Pendant près de sept heures d’apprentissage intensif, les participantes, attentives et appliquées, ont suivi les instructions de leur formatrice dans une ambiance conviviale d’échanges et de découvertes. Aiguilles, fils, ciseaux et tissus en main, elles ont appris à concevoir un produit essentiel à leur santé.
Après une démonstration pratique à base du tissu traditionnel « kôkô donda », chacune s’est exercée à la découpe, à l’assemblage et à la couture à la main, jusqu’à obtenir une serviette hygiénique réutilisable complète.

Selon Madame Lingani Dorice, chargée du genre au Réseau Afrique Jeunesse, l’initiative vise un but précis : donner aux filles les moyens de leur autonomie. « Cette formation a pour but d’aider les jeunes filles à savoir confectionner des serviettes hygiéniques réutilisables pour leur santé et leur bien-être », a-t-elle indiqué.
Pour Palé Oho Olive, la formatrice, l’enjeu va au-delà de l’apprentissage d’une simple technique. Il s’agit aussi d’un engagement en faveur de la santé publique et de la protection de l’environnement.
« Les cotons jetables que les femmes utilisent comportent beaucoup de risques. Ce que nous faisons ici est plus sain, lavable et réutilisable. Je conseille à ces jeunes filles d’en faire un véritable métier et de transmettre ce savoir à d’autres », a-t-elle confié.
Les participantes, enthousiastes, ont perçu cette formation comme une véritable opportunité. Pour Samiratou, élève participante, l’expérience est avant tout un acte d’émancipation : « Il est très important pour nous d’apprendre à fabriquer nos serviettes nous-mêmes. Nous allons mettre cela en pratique pour éviter d’utiliser celles qui viennent d’ailleurs. »
Sa camarade Sankara Shaïdatou partage le même enthousiasme :« Cette formation nous sera très utile. De retour chez nous, nous montrerons à nos sœurs comment couper et fabriquer, et nous pourrons même en coudre pour vendre. »
Du côté des encadreurs, l’initiative est saluée comme une contribution majeure à la lutte contre un tabou persistant. Dabiré/Hien Isabelle, agent au service de l’éducation inclusive de la direction de l’enseignement secondaire du Djôrô, estime que cette activité aide à lever le voile sur un sujet souvent passé sous silence : « Cette formation est la bienvenue. Elle aidera nos jeunes filles à mieux gérer leurs menstrues, un sujet tabou qui entraîne parfois des abandons scolaires. »
À l’issue de la formation, les organisateurs nourrissent de fortes attentes. « Nous espérons qu’elles sauront confectionner elles-mêmes ces serviettes, les enseigner à leurs camarades et progressivement remplacer les serviettes jetables par celles-ci, pour leur santé et pour réduire les coûts », a ajouté Madame Lingani Dorice.

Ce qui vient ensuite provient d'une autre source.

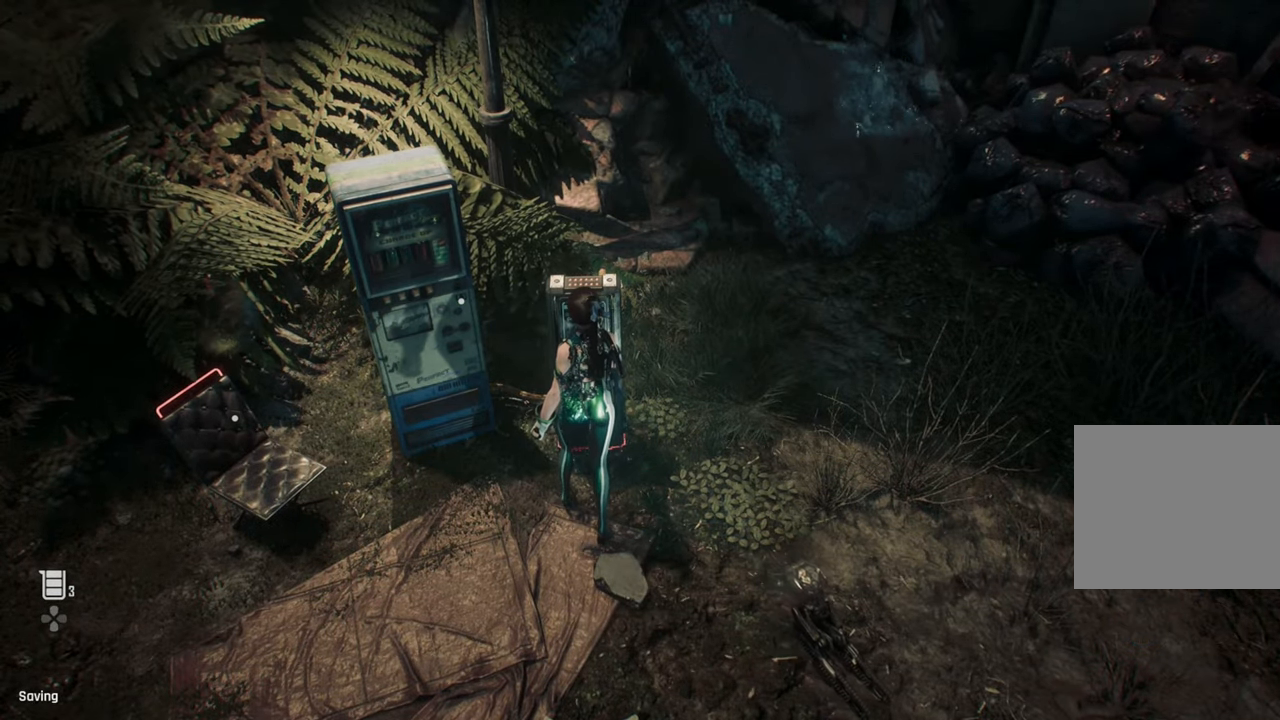
{"buttons": [], "left_stick": "center", "right_stick": "center", "events": []}
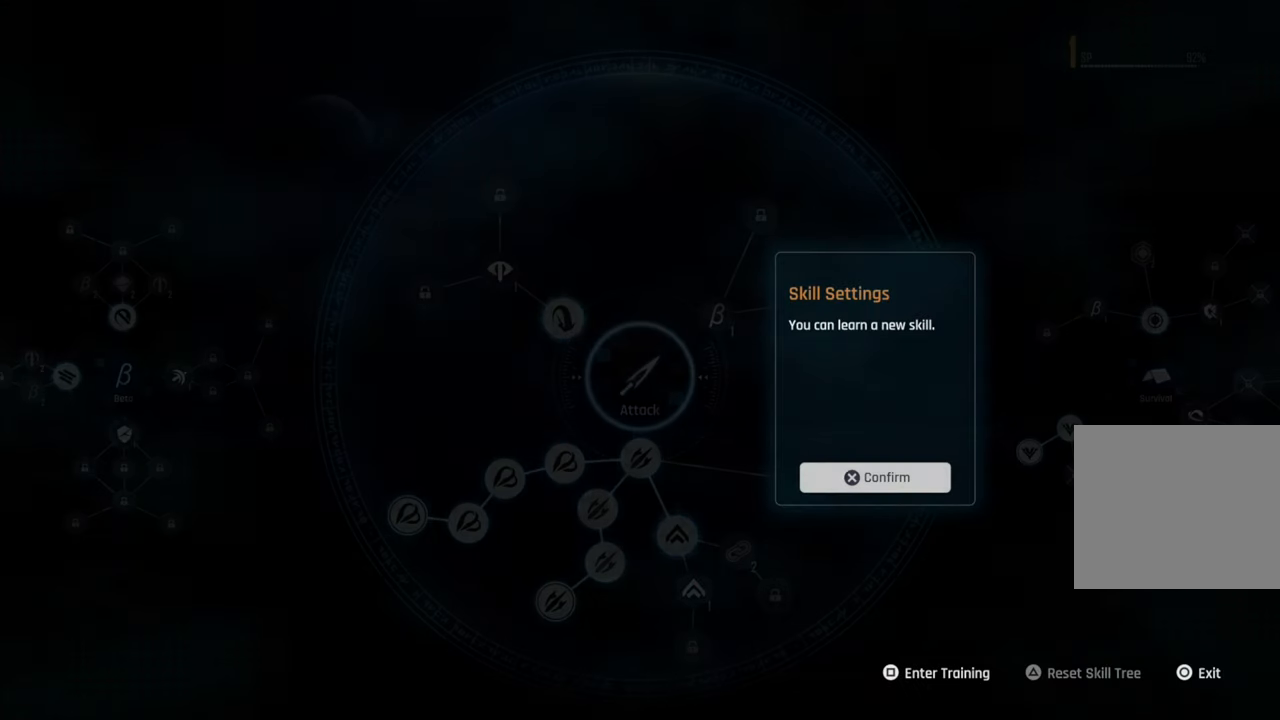
{"buttons": [], "left_stick": "center", "right_stick": "center", "events": []}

Cette activité s’inscrit dans une dynamique nationale, avec des formations similaires prévues à Kaya, Ouahigouya et Banfora. Partout, le message est le même : rendre les filles actrices de leur bien-être et de la préservation de l’environnement.
Au-delà de la simple acquisition d’un savoir-faire, cette initiative marque une véritable transformation sociale. En brisant le silence autour des règles et en valorisant les matériaux locaux, elle redonne confiance à ces jeunes filles. À travers leurs aiguilles et leurs pagnes, elles deviennent à Gaoua les ambassadrices d’une génération consciente, entreprenante et fière de son identité.